- [Records for the task]:
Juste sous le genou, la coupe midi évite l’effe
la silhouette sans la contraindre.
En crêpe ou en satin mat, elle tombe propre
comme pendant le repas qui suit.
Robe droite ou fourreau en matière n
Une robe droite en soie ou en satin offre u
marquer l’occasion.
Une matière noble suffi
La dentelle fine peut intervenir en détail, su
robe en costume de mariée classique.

- [Task goal]: All the entries are to be reproduced verbatim.

- [Result for this task]:
Juste sous le genou, la coupe midi évite l’effe
la silhouette sans la contraindre.
En crêpe ou en satin mat, elle tombe propre
comme pendant le repas qui suit.
Robe droite ou fourreau en matière n
Une robe droite en soie ou en satin offre u
marquer l’occasion.
Une matière noble suffi
La dentelle fine peut intervenir en détail, su
robe en costume de mariée classique.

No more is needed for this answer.